AIM OF THE TASK:
In the records below, the part to copy starts at the line containing "left front paw: (208, 475)" and goes to the last line; output it exactly, without pictures.

SUPPLIED RECORDS:

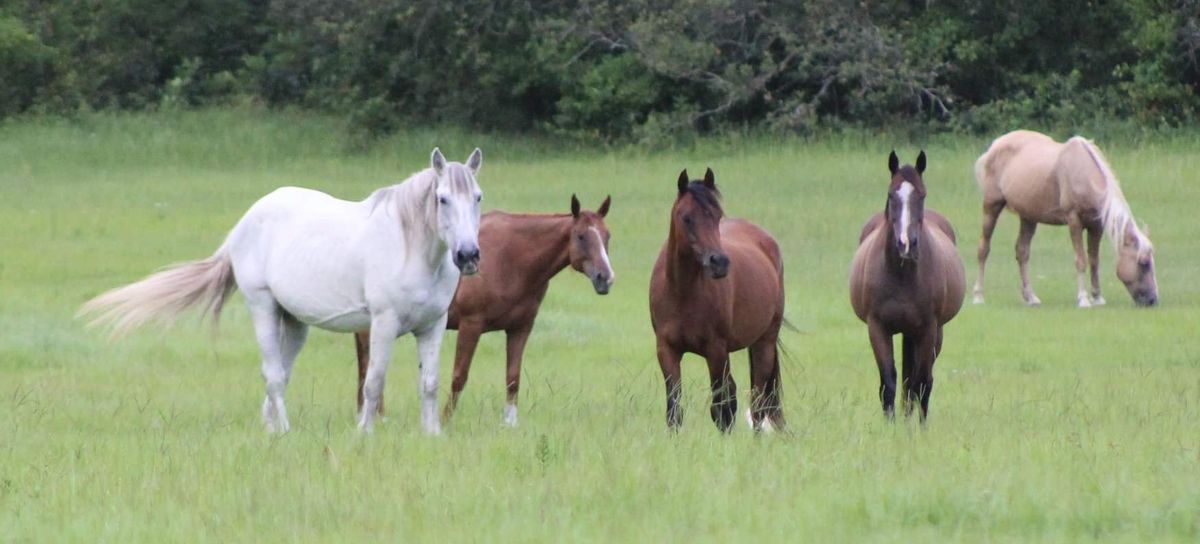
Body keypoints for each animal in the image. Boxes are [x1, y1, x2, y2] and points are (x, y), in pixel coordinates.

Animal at [78, 147, 487, 432]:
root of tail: (243, 224)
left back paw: (272, 428)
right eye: (442, 198)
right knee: (273, 376)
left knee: (281, 376)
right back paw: (284, 432)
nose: (468, 255)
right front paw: (365, 434)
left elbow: (429, 383)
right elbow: (374, 383)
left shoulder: (432, 326)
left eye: (478, 197)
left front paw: (432, 434)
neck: (410, 248)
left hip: (294, 322)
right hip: (262, 307)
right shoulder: (383, 324)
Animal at [350, 193, 614, 425]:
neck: (512, 259)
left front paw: (510, 423)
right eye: (581, 236)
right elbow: (459, 376)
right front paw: (445, 420)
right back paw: (377, 416)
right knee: (368, 366)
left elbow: (513, 378)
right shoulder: (471, 325)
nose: (605, 278)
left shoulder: (520, 328)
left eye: (607, 236)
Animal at [648, 166, 787, 429]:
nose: (719, 263)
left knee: (757, 405)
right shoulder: (667, 350)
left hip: (764, 343)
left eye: (717, 215)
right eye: (686, 218)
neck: (682, 291)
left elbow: (722, 409)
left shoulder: (716, 350)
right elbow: (674, 410)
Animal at [854, 151, 964, 420]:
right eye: (891, 195)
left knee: (918, 382)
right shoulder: (877, 328)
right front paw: (890, 426)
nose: (906, 244)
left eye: (921, 195)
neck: (901, 275)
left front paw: (918, 428)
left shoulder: (927, 329)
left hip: (931, 333)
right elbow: (889, 383)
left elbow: (921, 383)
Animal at [969, 127, 1156, 305]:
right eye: (1144, 263)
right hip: (991, 206)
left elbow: (1094, 260)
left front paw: (1098, 298)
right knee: (983, 249)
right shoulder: (1074, 221)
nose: (1153, 300)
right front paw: (1083, 299)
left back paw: (1031, 297)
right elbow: (1081, 260)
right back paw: (978, 296)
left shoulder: (1096, 226)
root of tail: (995, 145)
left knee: (1022, 252)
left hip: (1028, 217)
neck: (1083, 172)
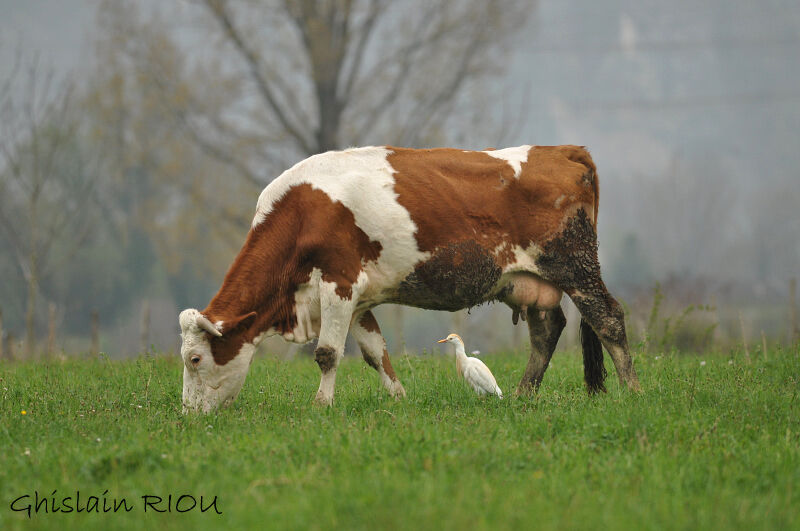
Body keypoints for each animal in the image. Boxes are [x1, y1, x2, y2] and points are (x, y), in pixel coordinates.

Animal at [178, 148, 640, 414]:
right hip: (529, 281)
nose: (186, 414)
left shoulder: (338, 283)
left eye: (195, 359)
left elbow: (327, 353)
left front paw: (321, 405)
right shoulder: (358, 300)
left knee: (608, 317)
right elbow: (375, 353)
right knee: (547, 331)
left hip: (575, 265)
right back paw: (523, 394)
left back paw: (631, 390)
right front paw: (398, 398)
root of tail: (561, 150)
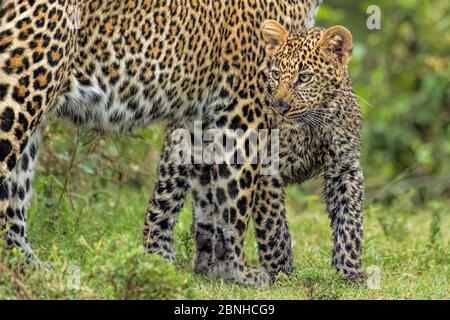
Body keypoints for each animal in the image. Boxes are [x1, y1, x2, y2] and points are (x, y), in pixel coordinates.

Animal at [0, 0, 322, 284]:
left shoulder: (197, 115)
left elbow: (185, 191)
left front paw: (180, 262)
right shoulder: (245, 108)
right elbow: (237, 196)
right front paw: (244, 270)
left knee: (15, 198)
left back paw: (32, 268)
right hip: (25, 84)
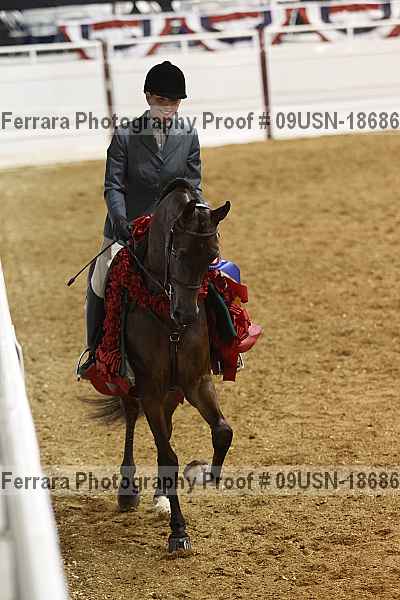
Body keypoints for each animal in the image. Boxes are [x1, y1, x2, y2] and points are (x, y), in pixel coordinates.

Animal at [99, 178, 233, 553]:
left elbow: (222, 431)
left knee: (168, 430)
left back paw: (160, 494)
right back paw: (128, 491)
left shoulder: (196, 380)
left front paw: (208, 475)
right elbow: (168, 455)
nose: (186, 315)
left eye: (212, 256)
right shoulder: (149, 389)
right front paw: (178, 531)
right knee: (134, 421)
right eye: (179, 253)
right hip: (136, 390)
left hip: (172, 392)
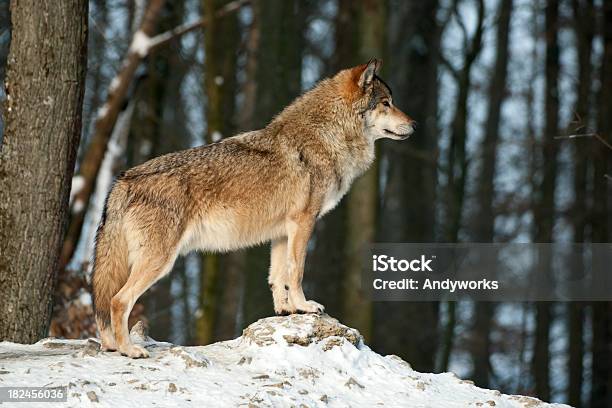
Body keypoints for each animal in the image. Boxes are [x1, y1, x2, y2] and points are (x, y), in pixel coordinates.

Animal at [92, 58, 416, 356]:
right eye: (386, 103)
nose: (415, 125)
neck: (328, 135)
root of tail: (123, 180)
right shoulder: (304, 222)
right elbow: (296, 271)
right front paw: (305, 306)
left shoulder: (283, 232)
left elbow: (278, 276)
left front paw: (286, 311)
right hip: (160, 261)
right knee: (118, 300)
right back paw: (129, 350)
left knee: (105, 301)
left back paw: (111, 346)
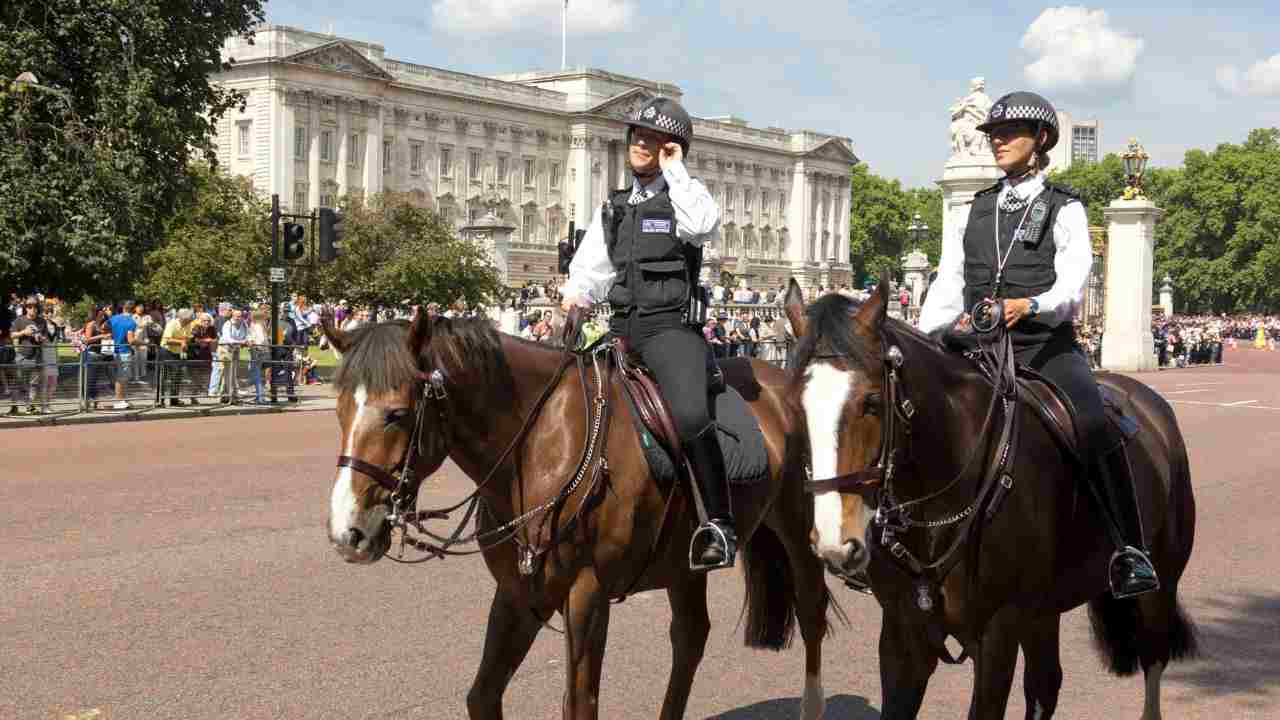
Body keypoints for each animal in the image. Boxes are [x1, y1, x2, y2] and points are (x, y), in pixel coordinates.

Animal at [320, 310, 839, 717]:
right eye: (341, 409)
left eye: (397, 413)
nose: (349, 531)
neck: (535, 448)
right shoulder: (520, 592)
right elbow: (482, 695)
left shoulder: (587, 592)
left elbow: (580, 704)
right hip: (681, 561)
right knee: (691, 637)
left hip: (799, 529)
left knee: (811, 612)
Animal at [778, 280, 1198, 717]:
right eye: (794, 405)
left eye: (872, 403)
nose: (836, 545)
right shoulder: (903, 634)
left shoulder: (997, 633)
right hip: (1042, 612)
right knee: (1046, 684)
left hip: (1160, 585)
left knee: (1153, 658)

COMPLETED EXERCISE:
left front paw: (208, 475)
right elbow: (168, 455)
nose: (186, 315)
left eye: (212, 256)
right shoulder: (149, 389)
right front paw: (178, 531)
right knee: (134, 421)
right eye: (179, 253)
right hip: (136, 390)
left hip: (172, 392)
Body keypoints for each animal in the image. Boxes are [x1, y1, x2, y2] and points are (x, y), in pixel coordinates.

Animal at [92, 58, 416, 356]:
right eye: (386, 103)
nose: (415, 125)
neck: (328, 135)
root of tail: (123, 180)
right shoulder: (304, 222)
right elbow: (296, 271)
right front paw: (305, 306)
left shoulder: (283, 232)
left elbow: (278, 276)
left front paw: (286, 311)
right hip: (160, 261)
right knee: (118, 300)
right back paw: (129, 350)
left knee: (105, 301)
left back paw: (111, 346)
Body keypoints for each animal in the image. Boxes are [x1, y1, x2, y2] and points are (x, y), in pixel coordinates.

Animal at [320, 310, 839, 717]:
right eye: (341, 409)
left eye: (397, 413)
nose: (349, 531)
neck: (535, 448)
right shoulder: (520, 592)
right elbow: (482, 695)
left shoulder: (587, 592)
left elbow: (580, 704)
right hip: (681, 561)
right knee: (691, 637)
left hip: (799, 529)
left knee: (811, 612)
Animal at [778, 280, 1198, 717]:
right eye: (794, 405)
left eye: (872, 403)
nose: (836, 545)
right shoulder: (903, 634)
left shoulder: (997, 633)
right hip: (1042, 612)
right knee: (1046, 684)
left hip: (1160, 585)
left knee: (1153, 658)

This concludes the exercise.